5. The method of claim 3 wherein the instrumental utility of a document to a consumer of the document characterizes an ability of the document to guide decisions or actions of the consumer.

6. The method of claim 3 wherein the cognitive utility of a document to a consumer of the document characterizes an ability of the document to increase a knowledge or understanding of a topic related to the document.

7. The method of claim 1 wherein the selecting of a subset of documents from the plurality of documents for presentation to a user is based at least in part on user- defined desired utility scores.

8. The method of claim 1 wherein the data characterizing a plurality of documents comprises an index for a search engine.

9. The method of claim 1 wherein presenting the subset of the documents to the user includes presenting a document to the user along with its associated utility scores.

10. The method of claim 1 wherein the data characterizing a plurality of documents is determined by processing the plurality in documents in bulk to identify the utility scores for the documents.

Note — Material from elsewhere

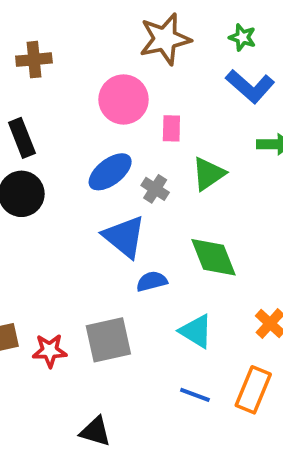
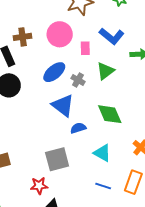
brown cross: (34, 60) -> (23, 37), moved
blue L-shape: (250, 86) -> (112, 36), moved
red star: (50, 351) -> (39, 186), moved

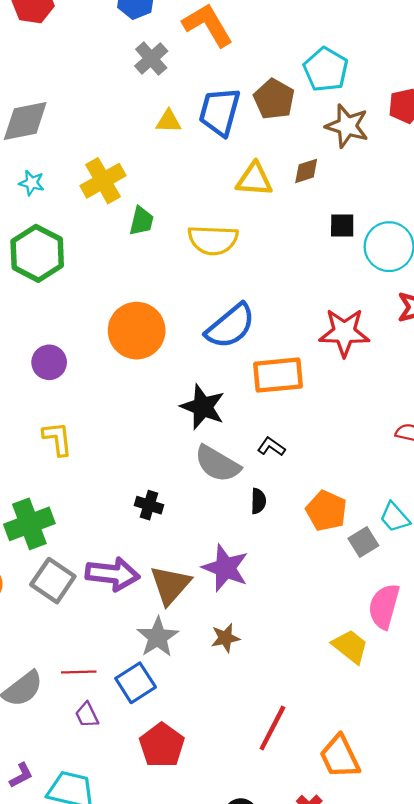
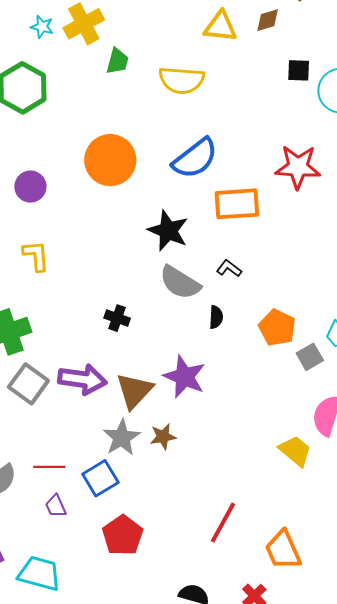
cyan star: (32, 183) -> (42, 27), moved
brown star: (225, 638) -> (163, 437), moved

11. The method of claim 1 wherein the data characterizing a plurality of documents is determined as new documents are received from a stream of documents.

12. A method comprising: receiving data characterizing a plurality of documents consumed by a user; determining, for each document of the plurality of documents, an associated plurality of utility scores, wherein each utility score of the plurality characterizes a different type of utility of the document to a consumer of the document; determining an information consumption score, the determining including aggregating the associated plurality scores for the plurality of documents; and providing the information consumption score for presentation to the user.

13. The method of claims 1 or 12 wherein presentation to the user includes presentation using a graphical user interface.

14. The method of claim 3, wherein the second and third utility scores are assessed by training a supervised machine learning model.

15. The method of claim 3, wherein the second and third utility scores are assessed by training different supervised machine learning models, respectively.